#### Task goal
Where the records below show a line containing "Delta air: 0 -> 1", start copying; end with the line containing "oremlay, adipiscinghay: 795 -> 777", and copy it too.
────────
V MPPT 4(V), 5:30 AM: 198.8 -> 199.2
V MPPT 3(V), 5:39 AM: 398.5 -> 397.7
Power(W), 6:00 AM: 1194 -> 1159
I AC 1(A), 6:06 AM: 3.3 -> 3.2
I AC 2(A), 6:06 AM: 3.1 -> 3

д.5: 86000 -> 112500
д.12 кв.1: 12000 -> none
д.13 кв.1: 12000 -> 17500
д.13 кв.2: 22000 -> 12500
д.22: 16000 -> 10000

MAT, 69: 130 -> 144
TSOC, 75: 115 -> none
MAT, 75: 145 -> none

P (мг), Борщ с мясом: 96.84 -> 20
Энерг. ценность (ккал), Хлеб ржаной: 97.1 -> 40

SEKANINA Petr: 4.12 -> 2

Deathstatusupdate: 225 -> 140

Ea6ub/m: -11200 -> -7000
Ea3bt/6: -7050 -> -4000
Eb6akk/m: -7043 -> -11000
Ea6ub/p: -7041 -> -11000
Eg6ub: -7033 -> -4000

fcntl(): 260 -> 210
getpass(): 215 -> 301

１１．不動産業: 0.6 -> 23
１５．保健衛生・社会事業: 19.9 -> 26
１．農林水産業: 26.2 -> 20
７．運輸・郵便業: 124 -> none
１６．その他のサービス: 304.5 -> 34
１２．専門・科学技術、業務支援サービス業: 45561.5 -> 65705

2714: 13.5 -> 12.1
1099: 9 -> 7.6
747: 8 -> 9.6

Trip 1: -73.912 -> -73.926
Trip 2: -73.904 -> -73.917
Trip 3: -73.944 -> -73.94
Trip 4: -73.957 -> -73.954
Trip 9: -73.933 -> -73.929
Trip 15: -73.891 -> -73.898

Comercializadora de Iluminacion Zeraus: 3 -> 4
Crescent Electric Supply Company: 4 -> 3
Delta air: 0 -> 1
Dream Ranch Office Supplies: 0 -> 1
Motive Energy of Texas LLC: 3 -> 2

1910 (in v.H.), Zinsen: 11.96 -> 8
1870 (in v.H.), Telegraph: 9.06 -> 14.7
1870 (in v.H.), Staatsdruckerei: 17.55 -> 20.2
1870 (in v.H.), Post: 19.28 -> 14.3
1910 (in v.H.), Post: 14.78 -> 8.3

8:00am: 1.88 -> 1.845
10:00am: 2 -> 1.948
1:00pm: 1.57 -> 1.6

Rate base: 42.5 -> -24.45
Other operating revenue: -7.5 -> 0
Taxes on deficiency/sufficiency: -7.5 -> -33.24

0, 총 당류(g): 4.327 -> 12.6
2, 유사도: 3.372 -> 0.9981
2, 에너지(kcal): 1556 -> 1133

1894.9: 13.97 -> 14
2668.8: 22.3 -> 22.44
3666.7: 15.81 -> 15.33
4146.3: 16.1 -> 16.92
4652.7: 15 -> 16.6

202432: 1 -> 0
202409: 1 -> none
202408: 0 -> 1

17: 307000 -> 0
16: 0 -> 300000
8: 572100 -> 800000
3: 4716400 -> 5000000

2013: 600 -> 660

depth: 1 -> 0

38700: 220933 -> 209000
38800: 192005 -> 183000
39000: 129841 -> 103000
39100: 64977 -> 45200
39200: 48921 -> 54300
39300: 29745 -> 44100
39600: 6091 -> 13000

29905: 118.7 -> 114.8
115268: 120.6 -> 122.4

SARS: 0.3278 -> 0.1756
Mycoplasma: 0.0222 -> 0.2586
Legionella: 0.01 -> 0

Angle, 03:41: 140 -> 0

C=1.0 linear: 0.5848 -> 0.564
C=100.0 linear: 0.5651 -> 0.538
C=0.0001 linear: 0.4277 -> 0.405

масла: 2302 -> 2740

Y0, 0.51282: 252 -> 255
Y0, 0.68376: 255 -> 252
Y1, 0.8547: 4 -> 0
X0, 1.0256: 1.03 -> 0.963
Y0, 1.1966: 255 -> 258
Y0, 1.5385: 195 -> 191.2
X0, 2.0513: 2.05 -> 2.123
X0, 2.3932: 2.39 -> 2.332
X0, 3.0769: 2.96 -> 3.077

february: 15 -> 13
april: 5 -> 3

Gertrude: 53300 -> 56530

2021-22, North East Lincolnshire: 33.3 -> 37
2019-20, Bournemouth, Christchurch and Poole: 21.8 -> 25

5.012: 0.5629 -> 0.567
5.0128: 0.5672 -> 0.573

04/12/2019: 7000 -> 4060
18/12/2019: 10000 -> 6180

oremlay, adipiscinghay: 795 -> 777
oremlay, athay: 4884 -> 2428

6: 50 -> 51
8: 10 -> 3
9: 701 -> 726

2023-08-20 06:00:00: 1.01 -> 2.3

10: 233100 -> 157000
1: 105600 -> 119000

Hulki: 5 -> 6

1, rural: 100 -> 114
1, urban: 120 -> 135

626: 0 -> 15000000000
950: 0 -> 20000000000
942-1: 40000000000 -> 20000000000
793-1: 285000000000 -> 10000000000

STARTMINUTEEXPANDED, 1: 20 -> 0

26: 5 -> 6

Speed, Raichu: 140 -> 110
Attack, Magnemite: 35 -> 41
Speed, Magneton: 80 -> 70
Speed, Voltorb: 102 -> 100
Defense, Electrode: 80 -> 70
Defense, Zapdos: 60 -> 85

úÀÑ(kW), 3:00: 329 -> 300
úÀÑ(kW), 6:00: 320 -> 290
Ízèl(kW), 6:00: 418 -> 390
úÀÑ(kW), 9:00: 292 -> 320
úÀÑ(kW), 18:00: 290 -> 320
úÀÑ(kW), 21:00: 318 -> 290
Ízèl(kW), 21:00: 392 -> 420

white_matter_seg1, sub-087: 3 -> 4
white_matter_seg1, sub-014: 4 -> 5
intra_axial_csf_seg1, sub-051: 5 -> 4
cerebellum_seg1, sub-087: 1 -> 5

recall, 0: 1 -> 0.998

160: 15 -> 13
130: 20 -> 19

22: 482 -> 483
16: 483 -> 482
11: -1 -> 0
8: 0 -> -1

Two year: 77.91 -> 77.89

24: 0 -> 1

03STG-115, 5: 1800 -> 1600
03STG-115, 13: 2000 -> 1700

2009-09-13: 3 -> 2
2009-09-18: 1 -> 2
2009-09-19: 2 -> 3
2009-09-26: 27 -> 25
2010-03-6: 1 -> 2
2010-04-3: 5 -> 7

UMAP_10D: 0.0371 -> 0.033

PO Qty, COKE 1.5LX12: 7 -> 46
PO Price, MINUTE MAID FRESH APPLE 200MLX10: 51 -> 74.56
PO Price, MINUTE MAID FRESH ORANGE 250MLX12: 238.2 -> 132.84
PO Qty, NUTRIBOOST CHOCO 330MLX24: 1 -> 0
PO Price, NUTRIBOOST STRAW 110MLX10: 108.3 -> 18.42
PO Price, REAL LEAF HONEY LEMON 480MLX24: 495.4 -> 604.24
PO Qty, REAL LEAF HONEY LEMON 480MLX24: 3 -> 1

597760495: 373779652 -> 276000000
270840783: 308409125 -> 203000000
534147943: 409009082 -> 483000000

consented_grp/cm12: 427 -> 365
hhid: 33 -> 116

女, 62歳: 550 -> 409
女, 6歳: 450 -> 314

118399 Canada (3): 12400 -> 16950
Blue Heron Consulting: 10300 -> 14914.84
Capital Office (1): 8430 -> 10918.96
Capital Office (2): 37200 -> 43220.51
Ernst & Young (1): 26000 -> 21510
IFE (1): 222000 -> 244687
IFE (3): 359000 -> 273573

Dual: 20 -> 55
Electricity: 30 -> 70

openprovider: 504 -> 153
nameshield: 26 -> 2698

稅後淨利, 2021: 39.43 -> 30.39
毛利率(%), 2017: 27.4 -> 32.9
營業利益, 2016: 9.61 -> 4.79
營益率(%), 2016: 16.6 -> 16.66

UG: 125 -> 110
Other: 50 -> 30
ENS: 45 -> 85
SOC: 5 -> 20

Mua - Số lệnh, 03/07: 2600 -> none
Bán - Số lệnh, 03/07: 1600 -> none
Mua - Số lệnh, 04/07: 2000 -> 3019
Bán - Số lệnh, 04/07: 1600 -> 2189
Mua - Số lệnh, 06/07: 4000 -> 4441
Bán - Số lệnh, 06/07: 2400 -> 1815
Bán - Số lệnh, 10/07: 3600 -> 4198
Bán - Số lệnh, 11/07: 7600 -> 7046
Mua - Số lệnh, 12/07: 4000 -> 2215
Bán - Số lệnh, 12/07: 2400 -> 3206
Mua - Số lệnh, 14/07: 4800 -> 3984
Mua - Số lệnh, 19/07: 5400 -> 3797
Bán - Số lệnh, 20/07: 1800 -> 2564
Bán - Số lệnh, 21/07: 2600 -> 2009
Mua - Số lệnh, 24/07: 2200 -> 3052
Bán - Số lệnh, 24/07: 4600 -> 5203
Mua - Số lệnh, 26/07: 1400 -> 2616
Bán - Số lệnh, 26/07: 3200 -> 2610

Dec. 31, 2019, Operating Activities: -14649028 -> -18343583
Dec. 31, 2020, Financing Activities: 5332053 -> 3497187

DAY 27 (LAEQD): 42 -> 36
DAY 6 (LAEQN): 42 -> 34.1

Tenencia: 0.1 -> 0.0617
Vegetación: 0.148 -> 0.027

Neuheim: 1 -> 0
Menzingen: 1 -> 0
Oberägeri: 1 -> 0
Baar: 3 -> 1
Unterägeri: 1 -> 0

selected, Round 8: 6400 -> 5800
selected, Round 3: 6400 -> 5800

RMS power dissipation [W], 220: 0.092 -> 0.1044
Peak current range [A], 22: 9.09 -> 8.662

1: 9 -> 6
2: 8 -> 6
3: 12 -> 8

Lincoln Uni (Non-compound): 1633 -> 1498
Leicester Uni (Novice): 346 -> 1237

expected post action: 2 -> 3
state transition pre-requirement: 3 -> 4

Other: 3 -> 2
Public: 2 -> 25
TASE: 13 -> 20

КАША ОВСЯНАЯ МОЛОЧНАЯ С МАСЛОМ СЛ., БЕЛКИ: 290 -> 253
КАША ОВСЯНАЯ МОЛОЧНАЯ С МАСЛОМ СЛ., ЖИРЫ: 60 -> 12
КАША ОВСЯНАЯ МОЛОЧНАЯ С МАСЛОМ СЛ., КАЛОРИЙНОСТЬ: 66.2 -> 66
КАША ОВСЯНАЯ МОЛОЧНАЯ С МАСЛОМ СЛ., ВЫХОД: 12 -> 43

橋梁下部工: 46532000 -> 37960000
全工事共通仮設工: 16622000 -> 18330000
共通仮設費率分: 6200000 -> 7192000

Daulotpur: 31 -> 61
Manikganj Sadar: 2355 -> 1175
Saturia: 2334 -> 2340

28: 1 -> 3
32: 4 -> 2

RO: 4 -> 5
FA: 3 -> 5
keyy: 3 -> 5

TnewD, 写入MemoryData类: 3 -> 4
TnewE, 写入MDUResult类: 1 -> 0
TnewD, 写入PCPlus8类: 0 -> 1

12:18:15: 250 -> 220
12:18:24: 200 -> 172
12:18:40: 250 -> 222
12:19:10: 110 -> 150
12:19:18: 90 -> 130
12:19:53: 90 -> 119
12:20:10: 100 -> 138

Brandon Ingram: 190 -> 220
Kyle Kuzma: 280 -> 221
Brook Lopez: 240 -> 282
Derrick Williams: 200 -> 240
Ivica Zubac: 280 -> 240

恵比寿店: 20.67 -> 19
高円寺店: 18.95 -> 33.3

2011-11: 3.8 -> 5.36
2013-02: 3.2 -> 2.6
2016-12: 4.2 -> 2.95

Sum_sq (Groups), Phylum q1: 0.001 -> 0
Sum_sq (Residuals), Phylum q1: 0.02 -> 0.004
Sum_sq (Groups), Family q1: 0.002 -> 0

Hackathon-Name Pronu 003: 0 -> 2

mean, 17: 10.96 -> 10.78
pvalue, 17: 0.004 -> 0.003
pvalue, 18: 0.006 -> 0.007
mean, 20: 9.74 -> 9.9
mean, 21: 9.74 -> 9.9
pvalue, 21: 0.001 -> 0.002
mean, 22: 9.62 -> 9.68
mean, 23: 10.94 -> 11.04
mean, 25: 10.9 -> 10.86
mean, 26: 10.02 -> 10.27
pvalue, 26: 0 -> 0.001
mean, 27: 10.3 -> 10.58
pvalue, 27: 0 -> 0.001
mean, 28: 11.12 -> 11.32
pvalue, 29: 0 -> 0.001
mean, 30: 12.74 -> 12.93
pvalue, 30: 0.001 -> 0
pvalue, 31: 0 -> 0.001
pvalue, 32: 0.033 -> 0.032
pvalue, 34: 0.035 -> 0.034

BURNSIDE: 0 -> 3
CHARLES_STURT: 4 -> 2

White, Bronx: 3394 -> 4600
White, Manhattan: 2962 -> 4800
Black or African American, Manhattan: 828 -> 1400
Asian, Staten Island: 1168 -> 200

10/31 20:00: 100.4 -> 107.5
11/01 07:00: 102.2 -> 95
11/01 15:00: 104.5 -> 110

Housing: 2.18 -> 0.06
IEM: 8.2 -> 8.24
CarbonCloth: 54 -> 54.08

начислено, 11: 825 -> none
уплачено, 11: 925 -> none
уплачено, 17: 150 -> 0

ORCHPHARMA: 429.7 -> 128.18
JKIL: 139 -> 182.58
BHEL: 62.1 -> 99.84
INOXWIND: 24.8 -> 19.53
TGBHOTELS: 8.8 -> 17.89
────────
#### Problem solution
Delta air: 0 -> 1
Dream Ranch Office Supplies: 0 -> 1
Motive Energy of Texas LLC: 3 -> 2

1910 (in v.H.), Zinsen: 11.96 -> 8
1870 (in v.H.), Telegraph: 9.06 -> 14.7
1870 (in v.H.), Staatsdruckerei: 17.55 -> 20.2
1870 (in v.H.), Post: 19.28 -> 14.3
1910 (in v.H.), Post: 14.78 -> 8.3

8:00am: 1.88 -> 1.845
10:00am: 2 -> 1.948
1:00pm: 1.57 -> 1.6

Rate base: 42.5 -> -24.45
Other operating revenue: -7.5 -> 0
Taxes on deficiency/sufficiency: -7.5 -> -33.24

0, 총 당류(g): 4.327 -> 12.6
2, 유사도: 3.372 -> 0.9981
2, 에너지(kcal): 1556 -> 1133

1894.9: 13.97 -> 14
2668.8: 22.3 -> 22.44
3666.7: 15.81 -> 15.33
4146.3: 16.1 -> 16.92
4652.7: 15 -> 16.6

202432: 1 -> 0
202409: 1 -> none
202408: 0 -> 1

17: 307000 -> 0
16: 0 -> 300000
8: 572100 -> 800000
3: 4716400 -> 5000000

2013: 600 -> 660

depth: 1 -> 0

38700: 220933 -> 209000
38800: 192005 -> 183000
39000: 129841 -> 103000
39100: 64977 -> 45200
39200: 48921 -> 54300
39300: 29745 -> 44100
39600: 6091 -> 13000

29905: 118.7 -> 114.8
115268: 120.6 -> 122.4

SARS: 0.3278 -> 0.1756
Mycoplasma: 0.0222 -> 0.2586
Legionella: 0.01 -> 0

Angle, 03:41: 140 -> 0

C=1.0 linear: 0.5848 -> 0.564
C=100.0 linear: 0.5651 -> 0.538
C=0.0001 linear: 0.4277 -> 0.405

масла: 2302 -> 2740

Y0, 0.51282: 252 -> 255
Y0, 0.68376: 255 -> 252
Y1, 0.8547: 4 -> 0
X0, 1.0256: 1.03 -> 0.963
Y0, 1.1966: 255 -> 258
Y0, 1.5385: 195 -> 191.2
X0, 2.0513: 2.05 -> 2.123
X0, 2.3932: 2.39 -> 2.332
X0, 3.0769: 2.96 -> 3.077

february: 15 -> 13
april: 5 -> 3

Gertrude: 53300 -> 56530

2021-22, North East Lincolnshire: 33.3 -> 37
2019-20, Bournemouth, Christchurch and Poole: 21.8 -> 25

5.012: 0.5629 -> 0.567
5.0128: 0.5672 -> 0.573

04/12/2019: 7000 -> 4060
18/12/2019: 10000 -> 6180

oremlay, adipiscinghay: 795 -> 777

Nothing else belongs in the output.